Warhol himself claimed to have been unmoved by the Kennedy assassination when discussing it later. By contrast, those around him recall him being distraught. His friend and assistant Gerard Malanga recalled the pair being shocked and burying themselves in work, creating a print of a movie still showing a vampire biting a woman's neck, The Kiss (Bela Lugosi). Warhol disingenuously claimed that he had gathered a group of people around him during the day, hoping to distract himself, but was annoyed by their depression at the events; by contrast, John Giorno, the poet who featured in his movie Sleep, recalled his own visit to Warhol: 'I started crying, and Andy started crying. We wept big, fat tears. It was a symbol of the catastrophe of our own lives' (J. Giorno, quoted in L. McNeil & G. McCain (ed.), Please Kill Me: The Uncensored Oral History of Punk, New York, 2006, p. 411).

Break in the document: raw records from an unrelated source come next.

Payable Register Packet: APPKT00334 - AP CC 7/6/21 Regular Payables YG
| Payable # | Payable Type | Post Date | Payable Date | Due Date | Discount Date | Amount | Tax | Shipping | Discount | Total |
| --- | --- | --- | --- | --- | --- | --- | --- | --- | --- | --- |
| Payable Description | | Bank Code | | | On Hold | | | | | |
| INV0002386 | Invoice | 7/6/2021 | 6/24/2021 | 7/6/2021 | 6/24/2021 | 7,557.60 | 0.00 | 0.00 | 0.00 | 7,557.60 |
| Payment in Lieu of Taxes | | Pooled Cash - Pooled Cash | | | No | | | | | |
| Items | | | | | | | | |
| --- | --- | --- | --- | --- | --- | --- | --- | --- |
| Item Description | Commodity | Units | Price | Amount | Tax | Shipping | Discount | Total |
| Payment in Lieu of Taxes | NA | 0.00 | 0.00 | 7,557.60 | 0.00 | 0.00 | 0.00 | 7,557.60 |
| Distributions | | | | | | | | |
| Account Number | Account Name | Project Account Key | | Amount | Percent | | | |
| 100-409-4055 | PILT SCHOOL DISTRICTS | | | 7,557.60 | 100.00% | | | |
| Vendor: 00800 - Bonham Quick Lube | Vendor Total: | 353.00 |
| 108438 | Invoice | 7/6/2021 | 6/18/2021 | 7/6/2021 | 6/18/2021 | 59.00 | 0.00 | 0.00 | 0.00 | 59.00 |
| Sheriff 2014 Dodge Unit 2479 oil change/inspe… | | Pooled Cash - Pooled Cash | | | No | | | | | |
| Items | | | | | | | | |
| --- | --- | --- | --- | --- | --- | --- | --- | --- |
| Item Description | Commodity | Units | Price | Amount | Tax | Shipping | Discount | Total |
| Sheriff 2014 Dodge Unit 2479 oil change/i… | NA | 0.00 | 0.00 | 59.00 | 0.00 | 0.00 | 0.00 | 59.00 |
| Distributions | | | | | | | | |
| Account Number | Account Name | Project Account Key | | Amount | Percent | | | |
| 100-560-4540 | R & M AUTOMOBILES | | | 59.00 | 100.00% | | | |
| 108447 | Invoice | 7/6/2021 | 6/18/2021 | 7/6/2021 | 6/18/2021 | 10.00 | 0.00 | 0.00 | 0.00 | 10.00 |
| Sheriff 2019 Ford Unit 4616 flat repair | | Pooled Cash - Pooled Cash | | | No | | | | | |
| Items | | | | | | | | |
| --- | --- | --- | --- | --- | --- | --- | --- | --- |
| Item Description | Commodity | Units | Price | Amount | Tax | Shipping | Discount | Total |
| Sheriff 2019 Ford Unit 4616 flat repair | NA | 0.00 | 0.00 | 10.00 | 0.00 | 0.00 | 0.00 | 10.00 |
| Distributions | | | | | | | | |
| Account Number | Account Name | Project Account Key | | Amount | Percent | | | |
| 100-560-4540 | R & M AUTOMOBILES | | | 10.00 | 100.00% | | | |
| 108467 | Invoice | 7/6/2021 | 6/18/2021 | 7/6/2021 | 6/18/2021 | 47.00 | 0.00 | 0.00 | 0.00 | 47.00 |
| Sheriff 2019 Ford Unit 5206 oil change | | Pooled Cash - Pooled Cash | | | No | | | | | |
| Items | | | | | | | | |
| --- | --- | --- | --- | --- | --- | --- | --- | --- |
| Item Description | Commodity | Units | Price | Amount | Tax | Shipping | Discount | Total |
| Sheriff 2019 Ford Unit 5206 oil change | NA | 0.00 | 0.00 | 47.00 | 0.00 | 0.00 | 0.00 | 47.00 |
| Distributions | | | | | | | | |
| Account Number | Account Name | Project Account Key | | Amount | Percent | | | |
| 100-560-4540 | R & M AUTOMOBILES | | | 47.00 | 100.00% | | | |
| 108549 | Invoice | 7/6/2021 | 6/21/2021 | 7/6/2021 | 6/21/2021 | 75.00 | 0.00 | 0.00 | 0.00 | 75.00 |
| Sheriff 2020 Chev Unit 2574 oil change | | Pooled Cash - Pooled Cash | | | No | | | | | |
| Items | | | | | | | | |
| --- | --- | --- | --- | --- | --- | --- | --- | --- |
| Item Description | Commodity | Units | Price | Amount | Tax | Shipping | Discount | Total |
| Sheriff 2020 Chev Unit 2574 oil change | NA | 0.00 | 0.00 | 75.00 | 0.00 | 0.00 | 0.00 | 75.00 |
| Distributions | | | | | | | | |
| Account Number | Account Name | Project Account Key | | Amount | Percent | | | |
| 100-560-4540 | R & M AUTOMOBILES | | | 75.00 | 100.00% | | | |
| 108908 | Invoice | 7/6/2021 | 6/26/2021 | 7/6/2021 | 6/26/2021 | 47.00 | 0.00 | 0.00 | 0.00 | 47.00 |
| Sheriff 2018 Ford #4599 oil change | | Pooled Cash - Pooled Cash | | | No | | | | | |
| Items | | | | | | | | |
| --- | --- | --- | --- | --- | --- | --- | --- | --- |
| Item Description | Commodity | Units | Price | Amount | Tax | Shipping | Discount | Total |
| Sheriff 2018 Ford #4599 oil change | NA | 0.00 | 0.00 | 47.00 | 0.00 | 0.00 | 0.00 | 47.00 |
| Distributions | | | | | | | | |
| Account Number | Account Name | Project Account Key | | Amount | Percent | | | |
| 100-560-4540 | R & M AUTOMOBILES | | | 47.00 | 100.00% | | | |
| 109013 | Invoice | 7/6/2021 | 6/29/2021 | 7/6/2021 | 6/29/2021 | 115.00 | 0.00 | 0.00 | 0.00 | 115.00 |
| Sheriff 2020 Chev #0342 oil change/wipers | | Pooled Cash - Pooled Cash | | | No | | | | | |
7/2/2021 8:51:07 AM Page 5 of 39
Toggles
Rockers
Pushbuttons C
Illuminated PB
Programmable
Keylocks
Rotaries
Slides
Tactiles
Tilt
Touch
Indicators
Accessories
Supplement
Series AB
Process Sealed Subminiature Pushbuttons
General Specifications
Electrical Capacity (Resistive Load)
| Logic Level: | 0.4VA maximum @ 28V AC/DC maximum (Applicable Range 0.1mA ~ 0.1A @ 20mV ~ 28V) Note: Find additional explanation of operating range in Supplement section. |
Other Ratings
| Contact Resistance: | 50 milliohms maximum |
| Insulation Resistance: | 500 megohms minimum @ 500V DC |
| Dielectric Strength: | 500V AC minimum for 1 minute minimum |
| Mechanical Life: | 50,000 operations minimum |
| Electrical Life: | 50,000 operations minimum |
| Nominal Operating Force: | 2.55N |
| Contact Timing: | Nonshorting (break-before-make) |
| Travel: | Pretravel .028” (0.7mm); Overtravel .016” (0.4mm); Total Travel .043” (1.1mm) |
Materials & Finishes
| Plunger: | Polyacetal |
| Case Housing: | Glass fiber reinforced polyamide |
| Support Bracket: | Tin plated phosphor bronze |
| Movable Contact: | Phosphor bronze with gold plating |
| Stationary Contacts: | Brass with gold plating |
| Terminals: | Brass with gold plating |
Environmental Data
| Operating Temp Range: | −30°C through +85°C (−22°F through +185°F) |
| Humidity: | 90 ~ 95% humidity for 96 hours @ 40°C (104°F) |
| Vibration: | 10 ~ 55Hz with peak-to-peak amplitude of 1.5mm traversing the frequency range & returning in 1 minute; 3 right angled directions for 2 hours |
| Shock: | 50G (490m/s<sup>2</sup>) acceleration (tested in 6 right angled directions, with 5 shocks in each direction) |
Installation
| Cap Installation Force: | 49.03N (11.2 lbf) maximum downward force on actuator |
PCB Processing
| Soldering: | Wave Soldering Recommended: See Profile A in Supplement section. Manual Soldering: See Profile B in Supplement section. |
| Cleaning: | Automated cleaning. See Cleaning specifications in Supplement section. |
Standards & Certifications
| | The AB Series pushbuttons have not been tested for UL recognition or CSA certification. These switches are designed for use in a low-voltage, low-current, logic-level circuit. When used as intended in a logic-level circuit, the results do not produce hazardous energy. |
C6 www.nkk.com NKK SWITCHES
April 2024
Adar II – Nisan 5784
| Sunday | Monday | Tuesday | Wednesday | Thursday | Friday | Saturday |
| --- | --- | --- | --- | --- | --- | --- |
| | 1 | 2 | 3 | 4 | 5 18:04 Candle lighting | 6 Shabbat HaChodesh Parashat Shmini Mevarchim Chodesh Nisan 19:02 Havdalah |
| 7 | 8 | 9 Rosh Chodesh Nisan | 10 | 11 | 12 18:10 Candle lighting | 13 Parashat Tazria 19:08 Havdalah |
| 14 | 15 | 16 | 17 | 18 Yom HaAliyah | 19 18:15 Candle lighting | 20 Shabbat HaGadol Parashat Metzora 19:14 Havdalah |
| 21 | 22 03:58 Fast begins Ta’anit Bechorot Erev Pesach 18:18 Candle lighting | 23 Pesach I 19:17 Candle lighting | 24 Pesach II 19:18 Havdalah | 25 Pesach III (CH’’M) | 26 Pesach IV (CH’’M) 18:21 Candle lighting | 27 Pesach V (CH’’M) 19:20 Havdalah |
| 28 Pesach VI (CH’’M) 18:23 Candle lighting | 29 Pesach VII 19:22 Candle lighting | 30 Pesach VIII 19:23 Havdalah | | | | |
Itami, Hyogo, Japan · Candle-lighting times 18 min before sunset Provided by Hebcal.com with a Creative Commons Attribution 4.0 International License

The fact that Warhol's recollections focussed on his own (seemingly fictitious) cool, emotional distance from these events is undermined by the existence of this series in its own right. Warhol's images of Jackie Kennedy were almost unique in forming a significant series that was created without any commission or exhibition in mind. They appear to have been a personal response, and even the critics at the time noted the emotional content implicit in the images, absent from even his Death and Disaster images. Referring to the inclusion of an image of Jackie Kennedy in a Warhol exhibition at the beginning of 1965, Thomas B. Hess wrote wryly, 'Warhol had better keep these lapses... under control, or he might turn into a human artist' (T.B. Hess, 'Reviews and Previews: New Names this Month: Andy Warhol', reproduced in S.H. Madoff (ed.), Pop Art: A Critical History, Berkeley & London, 1997, p. 281). This rare glimpse of humanity through the industrial, machine, robot faade that Warhol so carefully cultivated as a part of his public persona reveals Warhol's humanity, his own religious belief, his distress at the loss of that age of optimism that had been heralded by the Kennedy election and also, in this intimate devotional at the altar of celebrity, his love of glamour.